Universitätsspital Zürich legt Untersuchung zu Herzchirurgie offen

Bericht weist Übermortalität und Führungsversagen in den Jahren 2016 bis 2020 nach

Am Universitätsspital Zürich sind schwerwiegende Mängel in der Klinik für Herzchirurgie aus der Vergangenheit offiziell bestätigt worden. Wie das Spital mitteilt (Stand: 2026), hat eine unabhängige Administrativuntersuchung für den Zeitraum 2016 bis 2020 deutliche Defizite in medizinischer Praxis, Führung und Aufsicht aufgezeigt. Der Spitalrat hat den vollständigen Untersuchungsbericht veröffentlicht, um Transparenz über die Vorgänge herzustellen.

Auslöser der Untersuchung waren Hinweise auf eine auffällig erhöhte Mortalitätsrate, die im August 2024 zur Einsetzung einer externen Untersuchungskommission führten. Die nun vorliegenden Ergebnisse zeigen, dass bei rund 4.500 Operationen eine statistisch signifikante Übermortalität von 68 bis 74 Todesfällen bestand. Zusätzlich wurden 307 Todesfälle individuell überprüft, wobei 11 als „nicht erwartbar“ eingestuft wurden.
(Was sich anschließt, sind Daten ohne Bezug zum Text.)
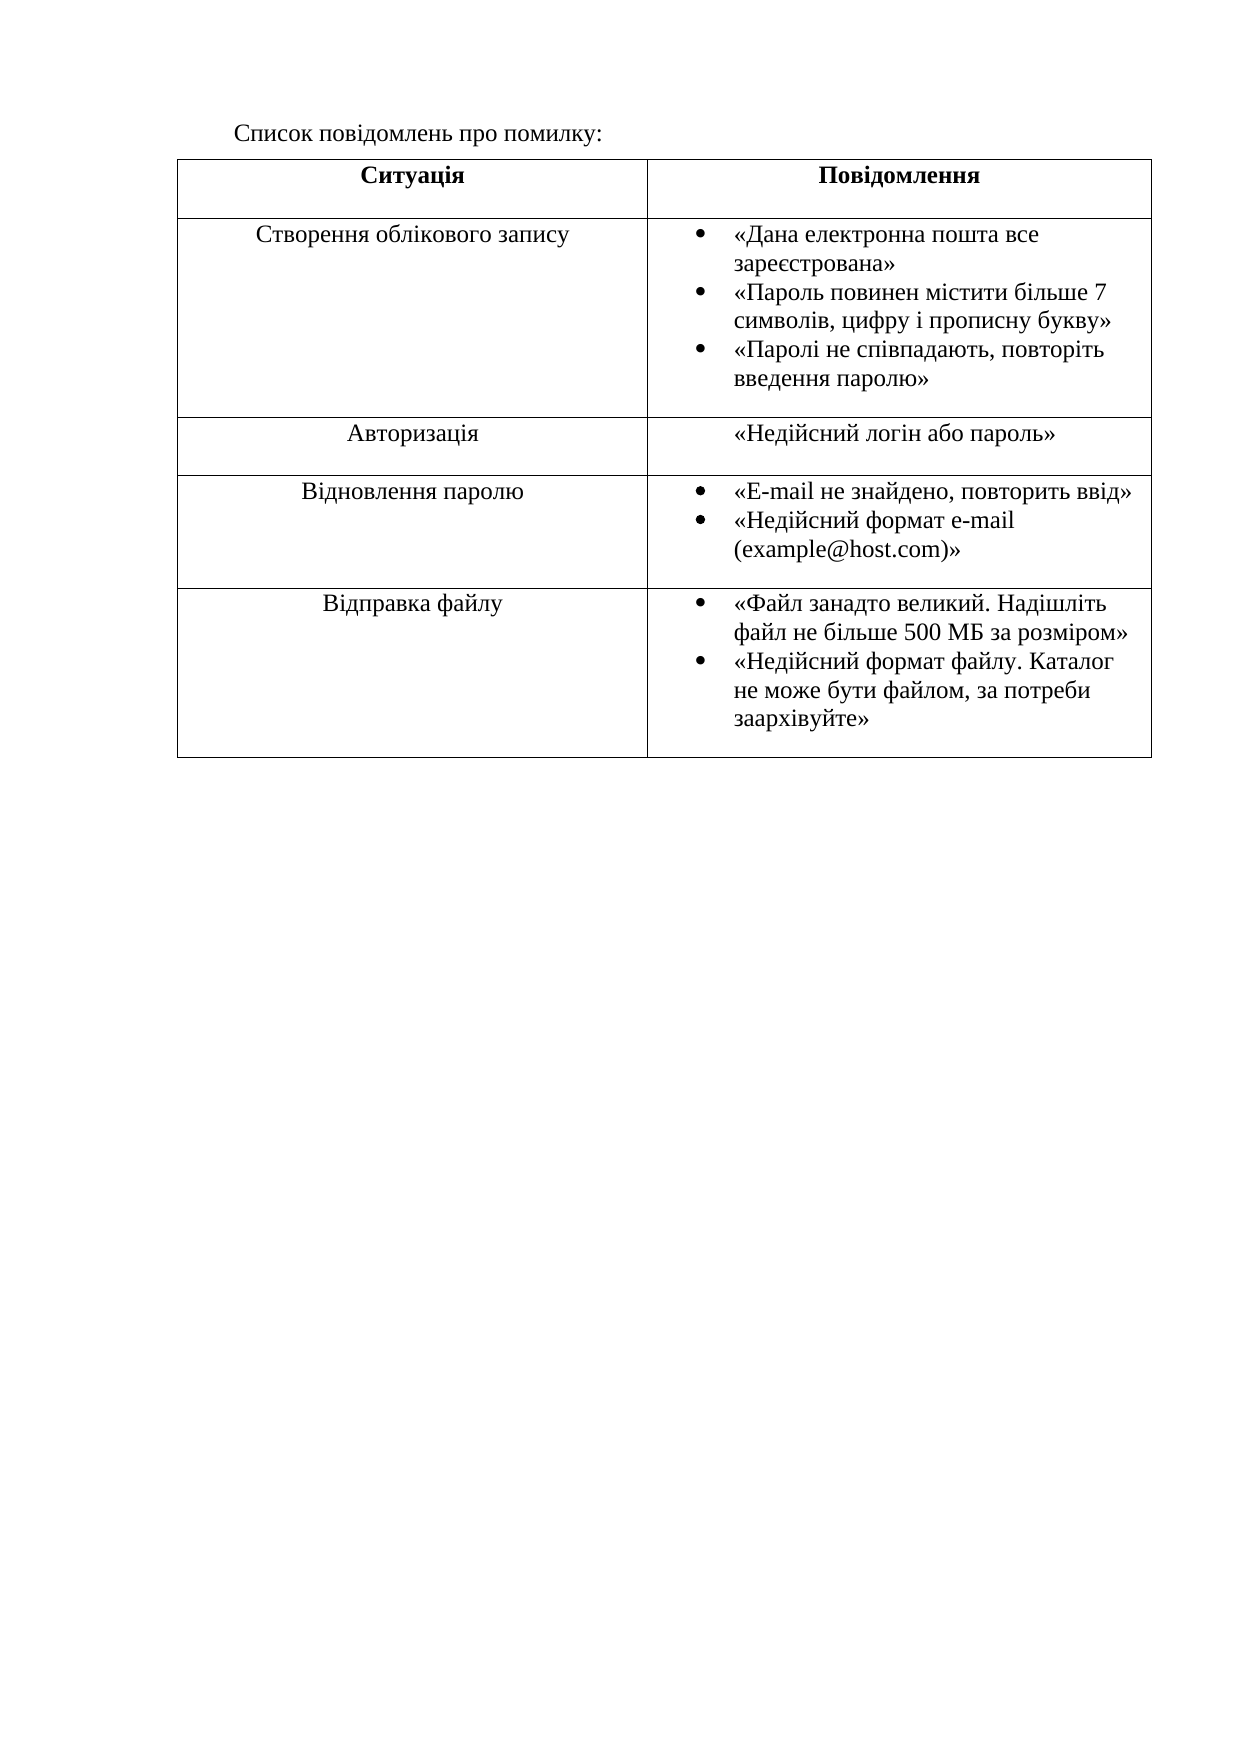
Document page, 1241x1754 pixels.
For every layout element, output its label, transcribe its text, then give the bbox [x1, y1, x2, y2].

Auch der Einsatz innovativer Medizinprodukte wurde kritisch bewertet. In 13 Fällen sei deren Anwendung – insbesondere von sogenannten Cardiobändern – als unangemessen beurteilt worden. Diese Befunde deuten laut Bericht auf strukturelle und organisatorische Defizite innerhalb der Klinik hin.
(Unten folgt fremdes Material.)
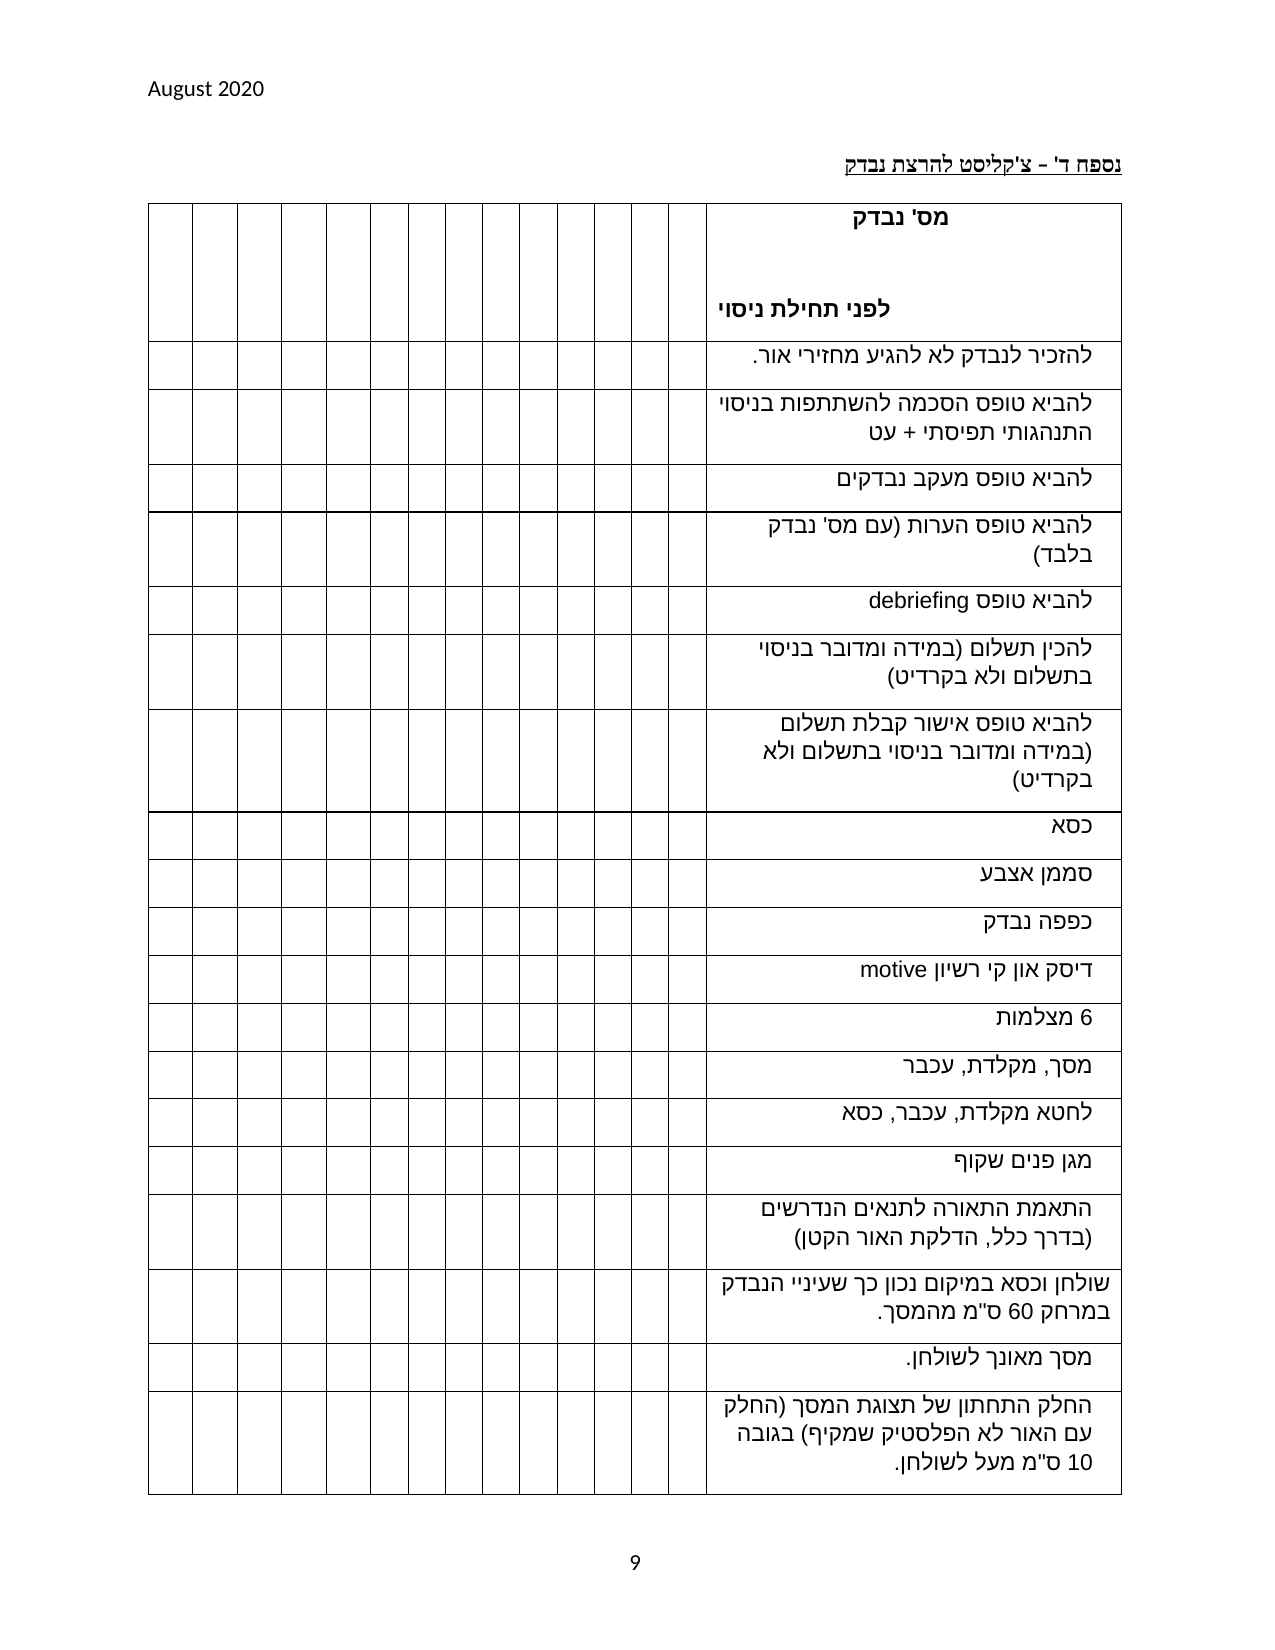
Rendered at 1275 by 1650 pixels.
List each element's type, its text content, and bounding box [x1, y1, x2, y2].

Als zentrale Ursachen identifiziert die Untersuchung insbesondere Führungsprobleme. Die überhastete Ernennung des damaligen Klinikleiters im Jahr 2015, mangelnde Führungskompetenz sowie bestehende Interessenkonflikte hätten wesentlich zur Entwicklung beigetragen. Darüber hinaus wird auch der damaligen Spitaldirektion und dem Spitalrat ein unzureichendes Aufsichts- und Kontrollverhalten attestiert.

Vor diesem Hintergrund hat der Spitalrat entschieden, die 11 nicht erwartbaren Todesfälle sowie die 13 als unangemessen bewerteten Medizinprodukteinsätze der Staatsanwaltschaft des Kantons Zürich zur strafrechtlichen Prüfung zu übergeben. Parallel dazu entschuldigten sich Spitalrat und Direktion bei den betroffenen Patientinnen und Patienten sowie deren Angehörigen für das entstandene Leid.

Die Aufarbeitung der Vorkommnisse hatte bereits im Jahr 2020 begonnen. Nach einem Führungswechsel in der Herzchirurgie sei das Qualitätsniveau inzwischen wieder auf einem hohen Stand, vornehmlich gemessen an den aktuellen Mortalitätsraten.